When the machine learning algorithm learns the model, it retrieves the historical data from the database point-by-point. Each point is first corrected and then validated. Only valid points are seen by the learning method and invalid points are ignored.

Think of a valve and the tag that measures how open that valve is. A fully open valve records 100% openness and a fully closed valve records 0% openness. As a result, the minimum and maximum values for this tag are 0 and 100 respectively. However, we find in practice that due to a variety of reasons we do get numbers stored in the database that are a little below 0 or a little above 100. These are not really measurement errors or faulty points. We should not throw this data away but correct this data to what we know it to be. A measurement below 0 is actually 0 and a measurement above 100 is actually 100. We know this by the nature of the thing being measured and so we use a correction rule. Correction rules are rules that change the numerical value of a tag to a fixed value, if the value recorded is above or below some threshold. By default, there are no corrections applied to the data. If corrections are necessary, you must specify them manually.

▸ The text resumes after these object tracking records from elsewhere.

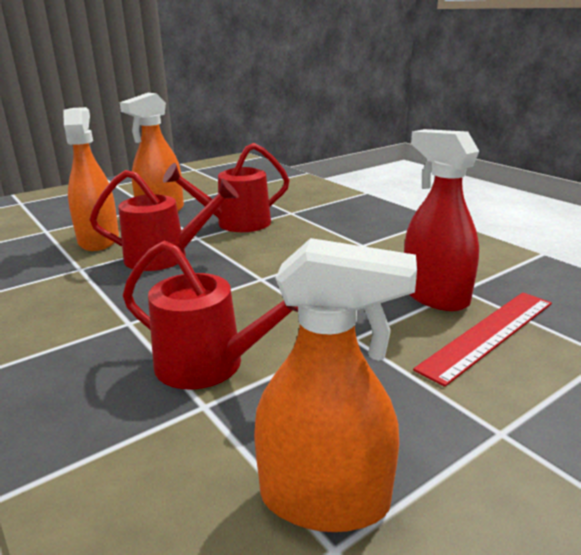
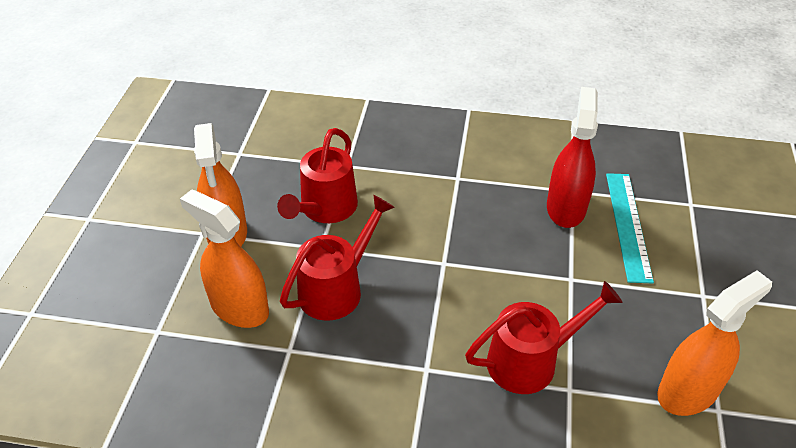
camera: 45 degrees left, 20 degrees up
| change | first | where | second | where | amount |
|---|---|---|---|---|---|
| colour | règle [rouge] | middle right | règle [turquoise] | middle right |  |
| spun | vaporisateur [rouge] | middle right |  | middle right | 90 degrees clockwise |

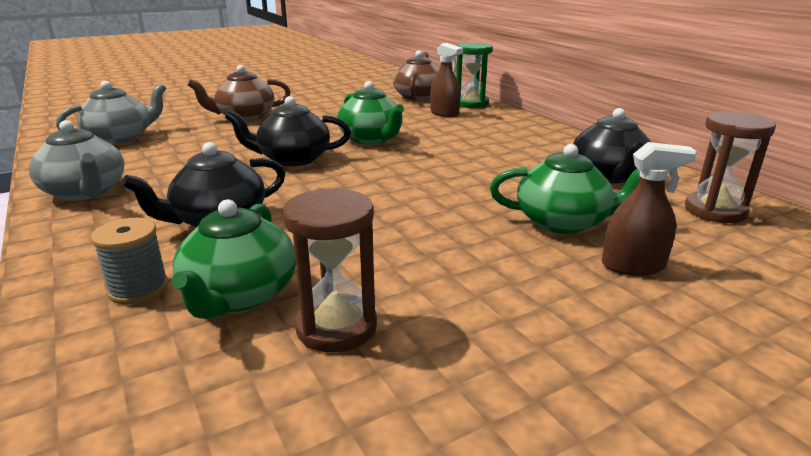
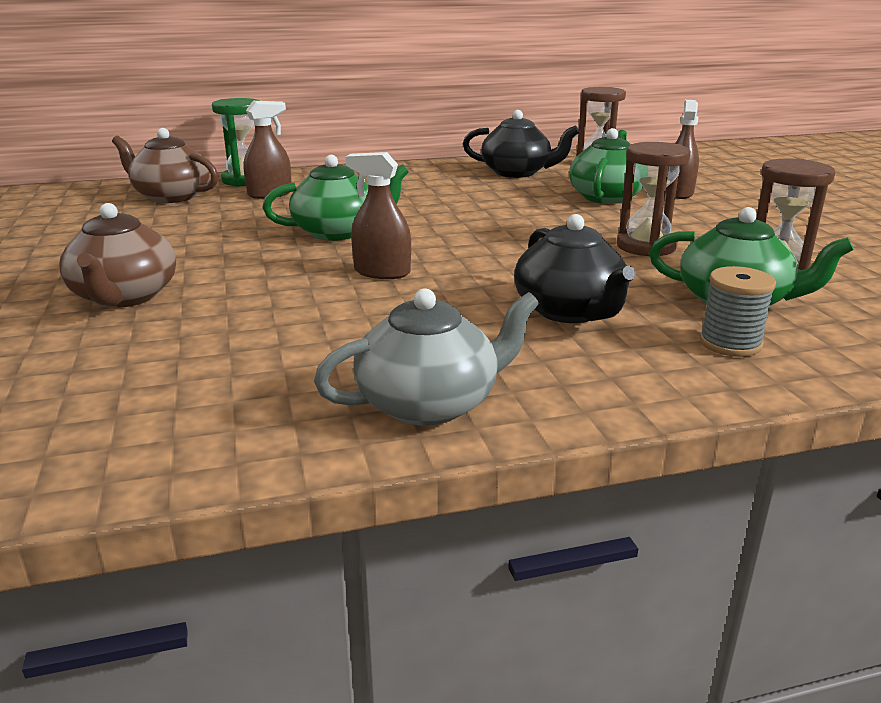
camera: 75 degrees left, 0 degrees up
| change | first | where | second | where | amount |
|---|---|---|---|---|---|
| missing | théière [gris] (no. 2 from left) | top left |  |  |  |
| appeared |  |  | sablier [marron] (no. 2 from left) | top right |  |
| exchanged | théière [noir] (no. 2 from left) | top centre | vaporisateur [marron] (no. 2 from left) | top centre |  |

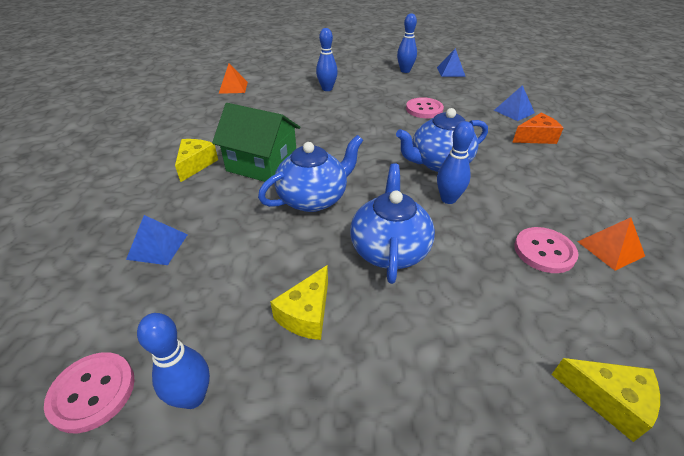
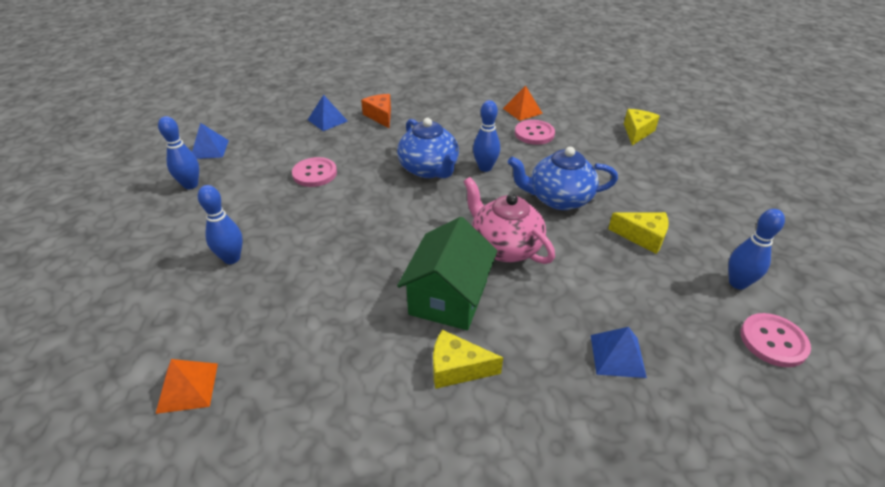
camera: 95 degrees left, 0 degrees up
| change | first | where | second | where | amount |
|---|---|---|---|---|---|
| colour | théière [bleu] (no. 1 from left) | centre | théière [rose] | centre |  |

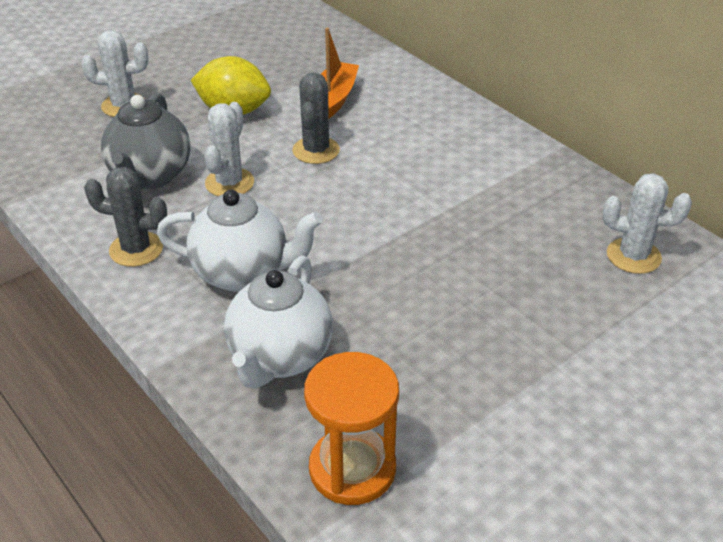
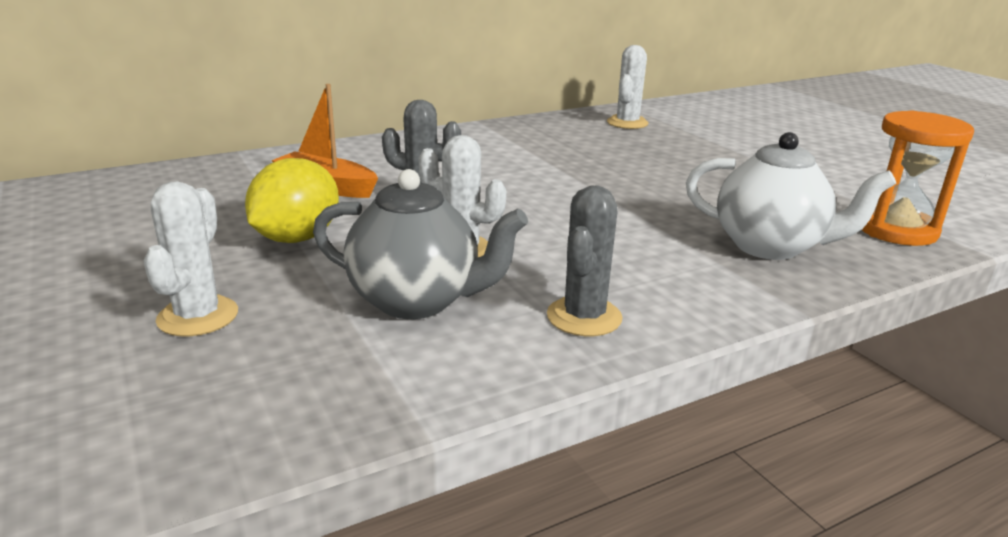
camera: 80 degrees left, 15 degrees down
| change | first | where | second | where | amount |
|---|---|---|---|---|---|
| missing | théière [blanc] (no. 1 from left) | middle left |  |  |  |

The machine learning algorithm should only learn operational conditions that are reasonable in the sense that it would be ok if the model were to decide to bring the plant to that condition in the future. Any exceptional conditions that the plant was actually in at some point but should not really get into again, ought to be precluded from learning. Also any condition in which the plant is offline, not producing, in maintenance or any other non-normal condition ought to be marked invalid. A validity rule requires that a certain tag be within specified limit values. By default, every tag must have a value between its minimum and maximum for the point to be valid.

In addition to the default validation rules, we may manually add others. These additional rules do not have to always apply and so we can add a specification that this rule only applies when some tag is above or below a certain value. This applicability feature allows you to enter more complex rules depending on conditions. For example you could formulate the requirement that the process have a high temperature at full-load and a low temperature at half-load.